Q. What is the difference between a quitclaim deed and a warranty deed? My ex-husband is taking his name off the title of our home and I will be re-financing with my current husband.
A. A quitclaim deed is one where the grantor passes any title they may have in a property, without professing that they have any title in it. As you are going to refinance it should work OK, however, you might want to check with the new lender to make sure. By the way, if you were not refinancing, it would not give your ex any protection, as it would only take him off the deed, not off the loan. Many times people make this mistake, signing a quitclaim when they divorce, then the spouse in the house defaults on the loan and the lender goes after the one who signed the quitclaim.
Q. I have heard stories about buyers showing up at closing only to find out they have been denied a mortgage loan. The reasons for the denial usually have to do with the buyer opening up new lines of credit or using their existing credit cards to furnish the new house. Is this common? I am petrified that I'll be denied a mortgage loan at my upcoming closing. I haven't so much as touched any of my credit cards since I received my initial pre-qualification, but I remain nervous. Do lenders normally give buyers a definite confirmation that a loan will be extended prior to closing or do I have to remain frantic until I sign that last piece of paperwork at closing? I do not want to show up and be humiliated at closing.
A. That sounds like another "urban myth." If a mortgage loan has been denied, no closing documents package or the loan funds will be transferred to the closing attorney or title company, so no closing would ever even be finally scheduled. If your closing is scheduled and the package and funds are there, do not worry about anything more than getting writer's cramp signing all of it.

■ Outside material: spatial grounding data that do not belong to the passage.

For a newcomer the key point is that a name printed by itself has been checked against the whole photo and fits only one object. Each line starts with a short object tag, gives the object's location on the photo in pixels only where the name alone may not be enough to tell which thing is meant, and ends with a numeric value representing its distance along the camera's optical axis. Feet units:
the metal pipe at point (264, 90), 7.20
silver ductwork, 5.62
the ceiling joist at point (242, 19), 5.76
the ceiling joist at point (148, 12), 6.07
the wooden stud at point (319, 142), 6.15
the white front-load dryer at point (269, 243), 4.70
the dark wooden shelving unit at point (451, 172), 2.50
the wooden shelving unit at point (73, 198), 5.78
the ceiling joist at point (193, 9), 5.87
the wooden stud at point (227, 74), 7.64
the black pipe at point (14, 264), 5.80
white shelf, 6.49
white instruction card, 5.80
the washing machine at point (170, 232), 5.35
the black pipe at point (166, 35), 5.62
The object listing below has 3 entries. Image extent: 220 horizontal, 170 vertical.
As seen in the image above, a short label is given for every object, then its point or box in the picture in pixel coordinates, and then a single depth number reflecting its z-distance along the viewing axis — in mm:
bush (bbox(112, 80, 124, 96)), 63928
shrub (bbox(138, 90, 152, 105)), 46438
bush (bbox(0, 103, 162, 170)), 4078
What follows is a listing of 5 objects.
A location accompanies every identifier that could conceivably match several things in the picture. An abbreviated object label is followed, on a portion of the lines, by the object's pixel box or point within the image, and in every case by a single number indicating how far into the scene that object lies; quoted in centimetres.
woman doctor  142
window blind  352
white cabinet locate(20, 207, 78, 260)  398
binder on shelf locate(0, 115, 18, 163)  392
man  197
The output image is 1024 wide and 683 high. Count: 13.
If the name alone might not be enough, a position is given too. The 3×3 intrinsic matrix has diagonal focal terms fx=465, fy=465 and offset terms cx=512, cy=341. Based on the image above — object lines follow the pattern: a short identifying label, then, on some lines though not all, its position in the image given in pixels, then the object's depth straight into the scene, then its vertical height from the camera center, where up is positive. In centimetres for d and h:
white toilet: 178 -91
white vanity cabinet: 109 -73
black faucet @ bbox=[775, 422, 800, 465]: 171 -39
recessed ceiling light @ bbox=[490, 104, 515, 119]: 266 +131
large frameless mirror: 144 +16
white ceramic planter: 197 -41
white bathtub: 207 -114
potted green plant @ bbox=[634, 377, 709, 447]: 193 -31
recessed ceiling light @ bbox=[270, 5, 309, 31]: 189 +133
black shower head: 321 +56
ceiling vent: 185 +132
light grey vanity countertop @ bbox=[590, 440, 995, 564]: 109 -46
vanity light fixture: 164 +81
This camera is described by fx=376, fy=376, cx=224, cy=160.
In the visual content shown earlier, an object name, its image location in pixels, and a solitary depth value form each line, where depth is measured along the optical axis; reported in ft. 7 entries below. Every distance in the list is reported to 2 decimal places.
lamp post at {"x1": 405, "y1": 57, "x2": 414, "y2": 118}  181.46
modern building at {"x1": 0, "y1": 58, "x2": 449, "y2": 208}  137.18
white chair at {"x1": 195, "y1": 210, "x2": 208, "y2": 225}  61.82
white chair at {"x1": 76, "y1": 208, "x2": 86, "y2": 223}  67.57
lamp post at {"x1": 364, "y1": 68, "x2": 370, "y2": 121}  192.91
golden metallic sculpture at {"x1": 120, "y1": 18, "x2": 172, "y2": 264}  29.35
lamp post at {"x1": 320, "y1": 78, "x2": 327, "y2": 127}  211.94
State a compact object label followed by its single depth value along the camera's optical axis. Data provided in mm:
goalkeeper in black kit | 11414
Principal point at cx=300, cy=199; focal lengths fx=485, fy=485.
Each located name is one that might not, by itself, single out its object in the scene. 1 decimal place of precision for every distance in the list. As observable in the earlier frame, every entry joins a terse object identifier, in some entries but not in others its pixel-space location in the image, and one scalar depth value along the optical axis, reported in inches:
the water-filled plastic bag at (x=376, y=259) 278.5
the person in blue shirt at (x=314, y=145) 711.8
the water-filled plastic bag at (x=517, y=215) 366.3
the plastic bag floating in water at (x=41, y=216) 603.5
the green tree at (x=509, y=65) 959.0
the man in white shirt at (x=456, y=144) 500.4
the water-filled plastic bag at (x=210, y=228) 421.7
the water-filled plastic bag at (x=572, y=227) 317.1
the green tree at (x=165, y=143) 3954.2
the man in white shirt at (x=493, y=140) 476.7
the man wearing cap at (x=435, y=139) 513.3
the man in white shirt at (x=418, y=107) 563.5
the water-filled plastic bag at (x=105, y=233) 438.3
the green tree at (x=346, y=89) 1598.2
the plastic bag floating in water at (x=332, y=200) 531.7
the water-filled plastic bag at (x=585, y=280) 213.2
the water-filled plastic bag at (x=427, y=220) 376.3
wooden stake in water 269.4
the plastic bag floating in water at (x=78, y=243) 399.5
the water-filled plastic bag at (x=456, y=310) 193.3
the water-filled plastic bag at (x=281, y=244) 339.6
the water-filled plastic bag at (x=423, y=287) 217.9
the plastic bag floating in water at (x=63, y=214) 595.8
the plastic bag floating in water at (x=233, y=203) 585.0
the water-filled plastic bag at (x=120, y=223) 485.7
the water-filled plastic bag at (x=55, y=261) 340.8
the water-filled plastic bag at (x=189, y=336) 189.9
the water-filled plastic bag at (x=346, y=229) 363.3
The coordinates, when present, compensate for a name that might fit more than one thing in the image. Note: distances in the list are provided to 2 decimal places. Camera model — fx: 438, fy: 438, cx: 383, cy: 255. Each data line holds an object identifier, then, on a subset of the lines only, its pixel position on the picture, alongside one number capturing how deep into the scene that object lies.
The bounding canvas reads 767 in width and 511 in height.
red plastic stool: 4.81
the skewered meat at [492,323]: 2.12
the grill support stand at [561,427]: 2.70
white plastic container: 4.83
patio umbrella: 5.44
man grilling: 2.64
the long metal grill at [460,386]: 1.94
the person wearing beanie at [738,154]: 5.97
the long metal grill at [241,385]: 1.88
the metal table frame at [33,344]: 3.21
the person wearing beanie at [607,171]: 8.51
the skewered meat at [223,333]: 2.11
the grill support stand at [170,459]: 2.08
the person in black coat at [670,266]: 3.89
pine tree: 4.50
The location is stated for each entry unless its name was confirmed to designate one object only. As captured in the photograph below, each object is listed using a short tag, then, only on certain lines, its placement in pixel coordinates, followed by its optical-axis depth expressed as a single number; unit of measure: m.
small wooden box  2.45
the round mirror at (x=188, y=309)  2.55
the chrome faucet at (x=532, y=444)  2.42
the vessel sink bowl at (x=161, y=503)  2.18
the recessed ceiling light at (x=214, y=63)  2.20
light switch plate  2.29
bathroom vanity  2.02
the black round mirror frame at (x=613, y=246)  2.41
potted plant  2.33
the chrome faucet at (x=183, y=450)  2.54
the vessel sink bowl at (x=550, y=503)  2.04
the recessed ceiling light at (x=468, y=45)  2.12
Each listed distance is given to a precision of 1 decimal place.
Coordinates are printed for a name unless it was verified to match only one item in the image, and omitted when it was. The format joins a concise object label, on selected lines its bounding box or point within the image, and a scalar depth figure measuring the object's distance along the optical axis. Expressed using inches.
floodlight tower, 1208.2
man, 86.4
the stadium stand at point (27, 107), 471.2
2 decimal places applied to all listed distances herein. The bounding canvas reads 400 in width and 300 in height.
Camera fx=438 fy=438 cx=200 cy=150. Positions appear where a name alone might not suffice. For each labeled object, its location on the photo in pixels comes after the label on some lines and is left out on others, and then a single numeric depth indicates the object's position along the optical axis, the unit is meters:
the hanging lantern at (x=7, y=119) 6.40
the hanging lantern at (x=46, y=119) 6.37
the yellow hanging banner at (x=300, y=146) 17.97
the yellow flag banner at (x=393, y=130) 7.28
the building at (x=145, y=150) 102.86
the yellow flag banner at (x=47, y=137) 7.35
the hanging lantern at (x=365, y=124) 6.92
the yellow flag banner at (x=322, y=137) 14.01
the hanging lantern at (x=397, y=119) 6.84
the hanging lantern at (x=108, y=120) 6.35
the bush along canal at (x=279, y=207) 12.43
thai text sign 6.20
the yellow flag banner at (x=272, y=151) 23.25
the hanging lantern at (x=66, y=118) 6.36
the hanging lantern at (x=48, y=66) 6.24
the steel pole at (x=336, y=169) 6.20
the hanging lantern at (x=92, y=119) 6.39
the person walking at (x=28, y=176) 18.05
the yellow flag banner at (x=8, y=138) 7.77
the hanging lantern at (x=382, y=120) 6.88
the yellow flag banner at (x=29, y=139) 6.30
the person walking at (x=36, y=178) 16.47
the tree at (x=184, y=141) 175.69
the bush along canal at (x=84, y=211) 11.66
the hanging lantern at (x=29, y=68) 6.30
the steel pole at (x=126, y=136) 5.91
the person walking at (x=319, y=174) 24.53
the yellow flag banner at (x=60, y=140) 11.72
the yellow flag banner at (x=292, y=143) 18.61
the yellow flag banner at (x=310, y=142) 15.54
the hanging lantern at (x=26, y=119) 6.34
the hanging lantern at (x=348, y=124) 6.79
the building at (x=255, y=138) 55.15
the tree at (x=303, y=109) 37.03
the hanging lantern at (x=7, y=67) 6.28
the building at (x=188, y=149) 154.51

Q. About two months ago, I entered into a contract for a two-bedroom condo. Everything went smoothly, had great credit and good income but at the last minute I kind of didn't have a job. The bank denied the loan due to insufficient income information. I requested for my down payment (10K) and it looks like the seller will be taking me to court. It looks like they called my ex company and someone mistakenly told them I was still working. Now, they are taking me to court and putting me on default so that I can prove to them that I no longer work for the company. Can the seller do this? I would think that once they have the loan denial, I can request for my 10 percent down payment, but now it looks like they want to keep it. What are my chances of getting my money back given the fact that I no longer work for the company and will most likely find new employment?
A. Get a lawyer who knows what he is doing. If you had a loan provision in the contract, you should be able to recover all of your earnest money due to the loan denial. Just get a "loan denial" statement form from your lender. You still haven't confirmed that your purchase offer had a financing contingency. If it did, then you have absolutely nothing to worry about, letters of commitment mean nothing, and these people are trying to scam you based on nothing more than a clerical error by the bank. They're not entitled to a dime of your earnest money. In addition, the "maintenance fees" are a scam. These people should be reported to the state licensing board.